▶ _Source information_:
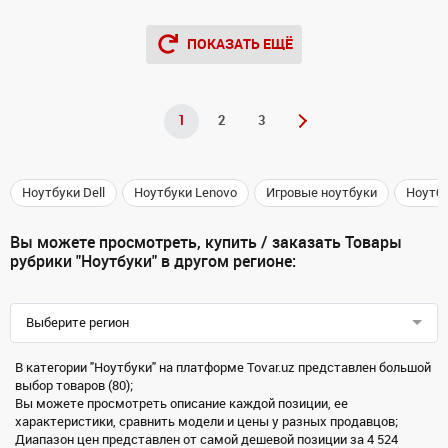
ПОКАЗАТЬ ЕЩЁ
1
2
3
Ноутбуки Dell
Ноутбуки Lenovo
Игровые ноутбуки
Ноутб
Вы можете просмотреть, купить / заказать Товары
рубрики "Ноутбуки" в другом регионе:
Выберите регион
В категории "Ноутбуки" на платформе Tovar.uz представлен большой
выбор товаров (80);
Вы можете просмотреть описание каждой позиции, ее
характеристики, сравнить модели и цены у разных продавцов;
Диапазон цен представлен от самой дешевой позиции за 4 524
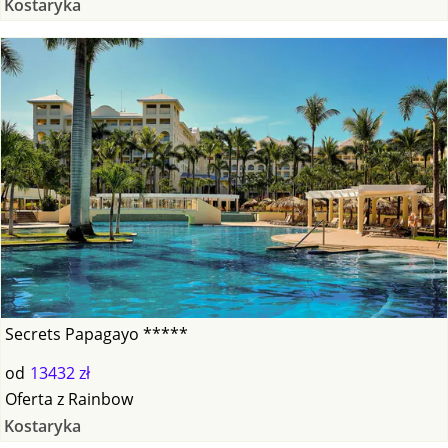
Kostaryka
Secrets Papagayo *****
od
13432 zł
Oferta
z
Rainbow
Kostaryka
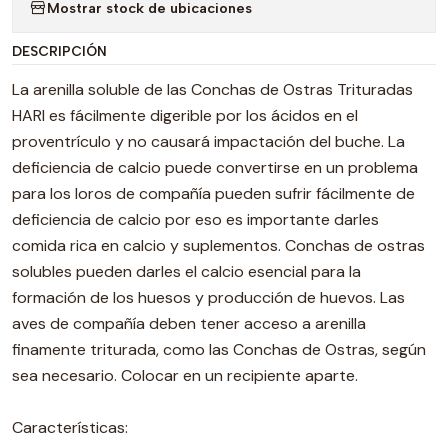
Mostrar stock de ubicaciones
DESCRIPCIÓN
La arenilla soluble de las Conchas de Ostras Trituradas
HARI es fácilmente digerible por los ácidos en el
proventrículo y no causará impactación del buche. La
deficiencia de calcio puede convertirse en un problema
para los loros de compañía pueden sufrir fácilmente de
deficiencia de calcio por eso es importante darles
comida rica en calcio y suplementos. Conchas de ostras
solubles pueden darles el calcio esencial para la
formación de los huesos y producción de huevos. Las
aves de compañía deben tener acceso a arenilla
finamente triturada, como las Conchas de Ostras, según
sea necesario. Colocar en un recipiente aparte.
Características:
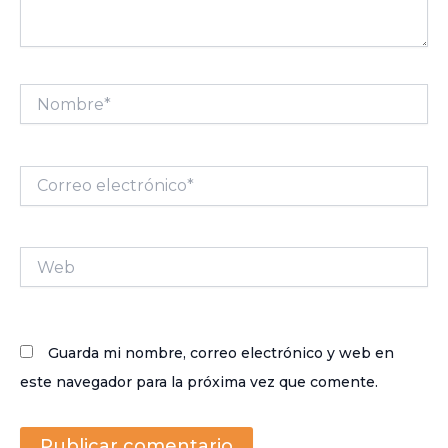
Nombre*
Correo
electrónico*
Web
Guarda mi nombre, correo electrónico y web en
este navegador para la próxima vez que comente.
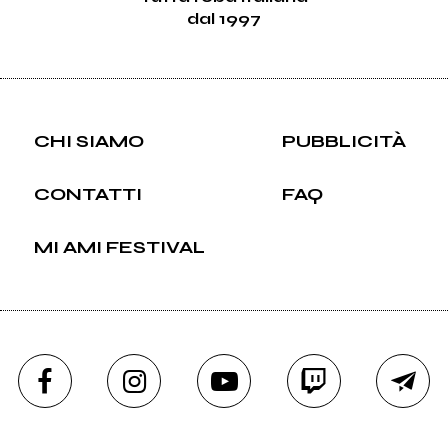
dal 1997
CHI SIAMO
PUBBLICITÀ
CONTATTI
FAQ
MI AMI FESTIVAL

▶ _Task to complete_: Reproduce every line of text from all of the items above unchanged, leaving out the pictures.

▶ _Task result_:
ПОКАЗАТЬ ЕЩЁ
1
2
3
Ноутбуки Dell
Ноутбуки Lenovo
Игровые ноутбуки
Ноутб
Вы можете просмотреть, купить / заказать Товары
рубрики "Ноутбуки" в другом регионе:
Выберите регион
В категории "Ноутбуки" на платформе Tovar.uz представлен большой
выбор товаров (80);
Вы можете просмотреть описание каждой позиции, ее
характеристики, сравнить модели и цены у разных продавцов;
Диапазон цен представлен от самой дешевой позиции за 4 524
Kostaryka
Secrets Papagayo *****
od
13432 zł
Oferta
z
Rainbow
Kostaryka
Mostrar stock de ubicaciones
DESCRIPCIÓN
La arenilla soluble de las Conchas de Ostras Trituradas
HARI es fácilmente digerible por los ácidos en el
proventrículo y no causará impactación del buche. La
deficiencia de calcio puede convertirse en un problema
para los loros de compañía pueden sufrir fácilmente de
deficiencia de calcio por eso es importante darles
comida rica en calcio y suplementos. Conchas de ostras
solubles pueden darles el calcio esencial para la
formación de los huesos y producción de huevos. Las
aves de compañía deben tener acceso a arenilla
finamente triturada, como las Conchas de Ostras, según
sea necesario. Colocar en un recipiente aparte.
Características:
Nombre*
Correo
electrónico*
Web
Guarda mi nombre, correo electrónico y web en
este navegador para la próxima vez que comente.
dal 1997
CHI SIAMO
PUBBLICITÀ
CONTATTI
FAQ
MI AMI FESTIVAL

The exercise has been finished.